━━ Source data

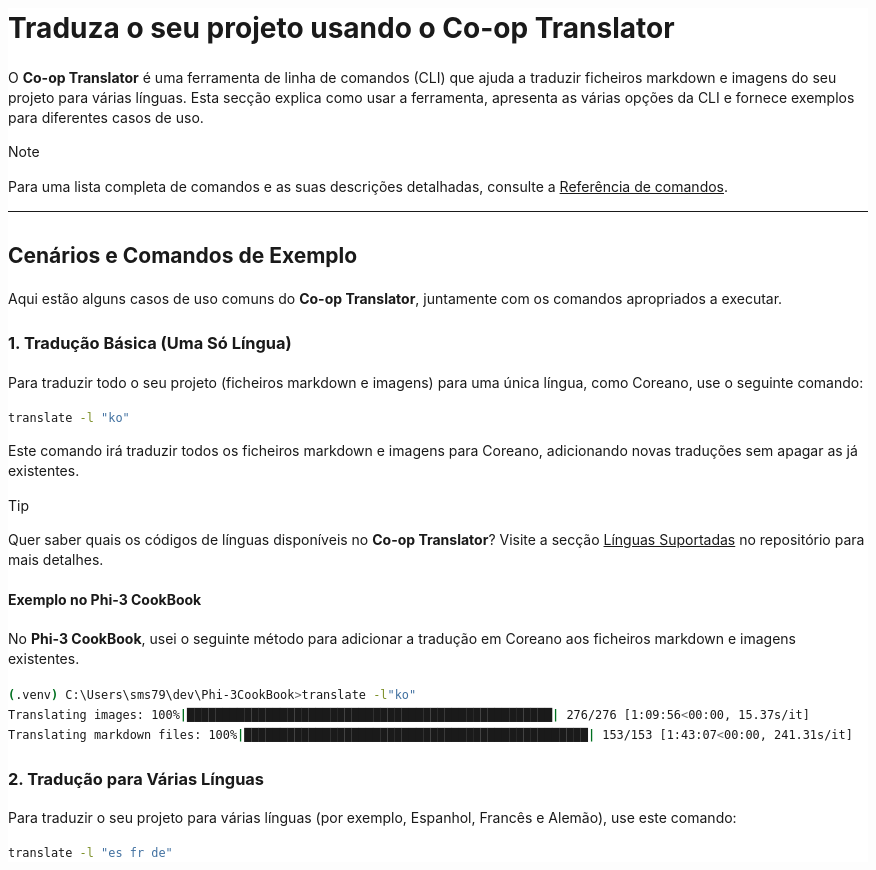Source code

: 
# Traduza o seu projeto usando o Co-op Translator

O **Co-op Translator** é uma ferramenta de linha de comandos (CLI) que ajuda a traduzir ficheiros markdown e imagens do seu projeto para várias línguas. Esta secção explica como usar a ferramenta, apresenta as várias opções da CLI e fornece exemplos para diferentes casos de uso.

> [!NOTE]
> Para uma lista completa de comandos e as suas descrições detalhadas, consulte a [Referência de comandos](./command-reference.md).

---

## Cenários e Comandos de Exemplo

Aqui estão alguns casos de uso comuns do **Co-op Translator**, juntamente com os comandos apropriados a executar.

### 1. Tradução Básica (Uma Só Língua)

Para traduzir todo o seu projeto (ficheiros markdown e imagens) para uma única língua, como Coreano, use o seguinte comando:

```bash
translate -l "ko"
```

Este comando irá traduzir todos os ficheiros markdown e imagens para Coreano, adicionando novas traduções sem apagar as já existentes.

> [!TIP]
>
> Quer saber quais os códigos de línguas disponíveis no **Co-op Translator**? Visite a secção [Línguas Suportadas](https://github.com/Azure/co-op-translator#supported-languages) no repositório para mais detalhes.

#### Exemplo no Phi-3 CookBook

No **Phi-3 CookBook**, usei o seguinte método para adicionar a tradução em Coreano aos ficheiros markdown e imagens existentes.

```bash
(.venv) C:\Users\sms79\dev\Phi-3CookBook>translate -l"ko"
Translating images: 100%|███████████████████████████████████████████████████| 276/276 [1:09:56<00:00, 15.37s/it]
Translating markdown files: 100%|████████████████████████████████████████████████| 153/153 [1:43:07<00:00, 241.31s/it]
```

### 2. Tradução para Várias Línguas

Para traduzir o seu projeto para várias línguas (por exemplo, Espanhol, Francês e Alemão), use este comando:

```bash
translate -l "es fr de"
```
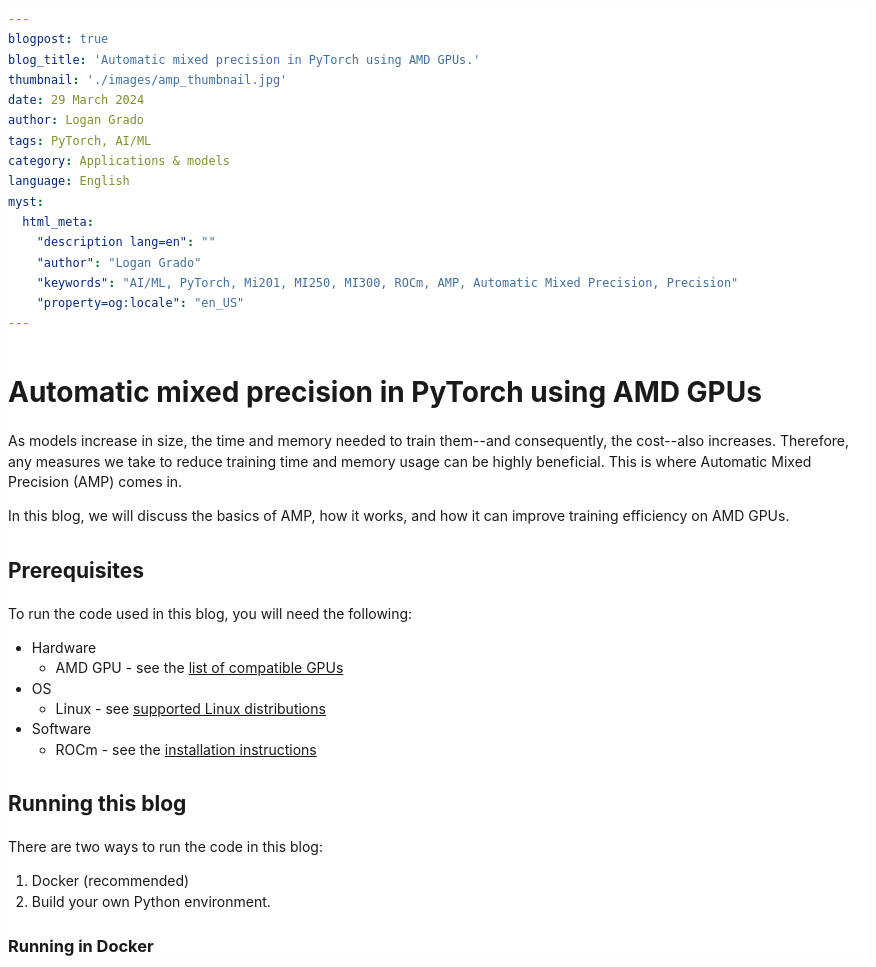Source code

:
 ```yaml
---
blogpost: true
blog_title: 'Automatic mixed precision in PyTorch using AMD GPUs.'
thumbnail: './images/amp_thumbnail.jpg'
date: 29 March 2024
author: Logan Grado
tags: PyTorch, AI/ML
category: Applications & models
language: English
myst:
  html_meta:
    "description lang=en": ""
    "author": "Logan Grado"
    "keywords": "AI/ML, PyTorch, Mi201, MI250, MI300, ROCm, AMP, Automatic Mixed Precision, Precision"
    "property=og:locale": "en_US"
---
```


# Automatic mixed precision in PyTorch using AMD GPUs

As models increase in size, the time and memory needed to train them--and consequently, the cost--also increases. Therefore, any measures we take to reduce training time and memory usage can be highly beneficial. This is where Automatic Mixed Precision (AMP) comes in.

In this blog, we will discuss the basics of AMP, how it works, and how it can improve training efficiency on AMD GPUs.

## Prerequisites

To run the code used in this blog, you will need the following:

* Hardware
  * AMD GPU - see the [list of compatible GPUs](https://rocm.docs.amd.com/projects/install-on-linux/en/latest/reference/system-requirements.html#supported-gpus)
* OS
  * Linux - see [supported Linux distributions](https://rocm.docs.amd.com/projects/install-on-linux/en/latest/reference/system-requirements.html#supported-operating-systems)
* Software
  * ROCm - see the [installation instructions](https://rocm.docs.amd.com/projects/install-on-linux/en/latest/tutorial/quick-start.html)

## Running this blog

There are two ways to run the code in this blog:

1. Docker (recommended)
2. Build your own Python environment.

### Running in Docker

━━━━

# Required action:
Look over the records. Copy the lines that include the word "Docker".

# Task response:
1. Docker (recommended)
### Running in Docker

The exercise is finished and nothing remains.